Tabulated list of adverse reactions

The adverse reactions listed are derived from CINGRI study, review of public domain scientific literature and post marketing safety surveillance (the table below shows adverse reactions that occurred in at least 5% of patients receiving iNO in the CINRGI study). Adverse reactions are listed according to MedDRA frequency convention: very common (≥1/10), common (≥1/100 to <1/10), uncommon (≥1/1,000 to <1/100), rare (≥1/10,000 to <1/1,000), very rare (<1/10,000), not known (cannot be estimated from the available data).

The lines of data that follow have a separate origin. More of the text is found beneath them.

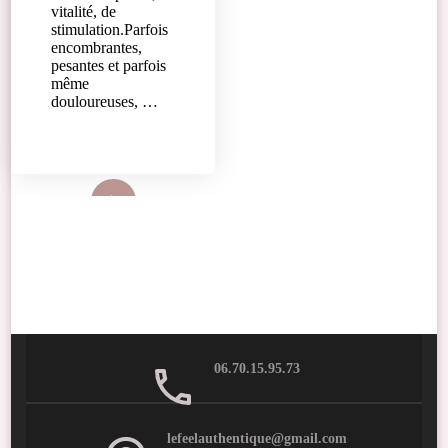
vitalité, de
stimulation.Parfois
encombrantes,
pesantes et parfois
même
douloureuses, …
Lire plus
06.70.15.95.73
lefeelauthentique@gmail.com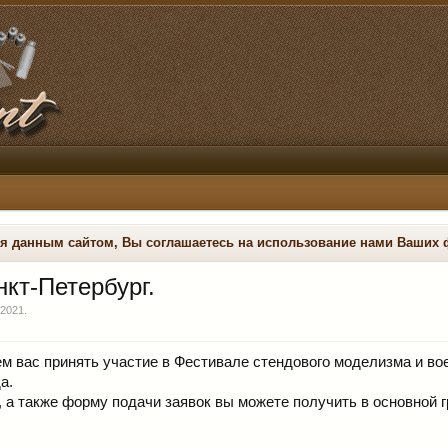
ся данным сайтом, Вы соглашаетесь на использование нами Ваших 
кт-Петербург.
 2021
.
м вас принять участие в Фестивале стендового моделизма и во
а.
а также форму подачи заявок вы можете получить в основной г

^* Post-Marketing Safety Surveillance (PMSS) data, symptom experienced by personnel associated to accidental environmental exposure
^** PMSS data, effects associated with acute withdrawal of the medicinal product, and dose errors associated with the delivery system. Rapid rebound reactions such as intensified pulmonary vasoconstriction after sudden withdrawal of inhaled nitric oxide therapy has been described, precipitating cardiovascular collapse.

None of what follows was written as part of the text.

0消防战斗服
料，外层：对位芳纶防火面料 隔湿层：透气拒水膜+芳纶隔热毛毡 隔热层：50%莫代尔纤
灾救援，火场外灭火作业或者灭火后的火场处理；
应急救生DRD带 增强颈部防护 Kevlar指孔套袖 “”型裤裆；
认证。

Description of selected adverse reactions

Inhaled nitric oxide therapy may cause an increase in methaemoglobin.

Reporting of suspected adverse reactions

Reporting suspected adverse reactions after authorisation of the medicinal product is important. It allows continued monitoring of the benefit/risk balance of the medicinal product. Healthcare professionals are asked to report any suspected adverse reactions via HPRA Pharmacovigilance, Earlsfort Terrace, IRL – Dublin 2; Tel: +353 1 6764971; Fax: +353 1 6762517; Website: www.hpra.ie; e-mail: medsafety@hpra.ie.

This medicinal product must not be mixed with other medicinal product/equipment/devices except those mentioned in section 6.6.

The following materials should not be used or be present in any equipment/device(s) used in nitric oxide administration: Butylrubber, Polyamide and Polyurethane.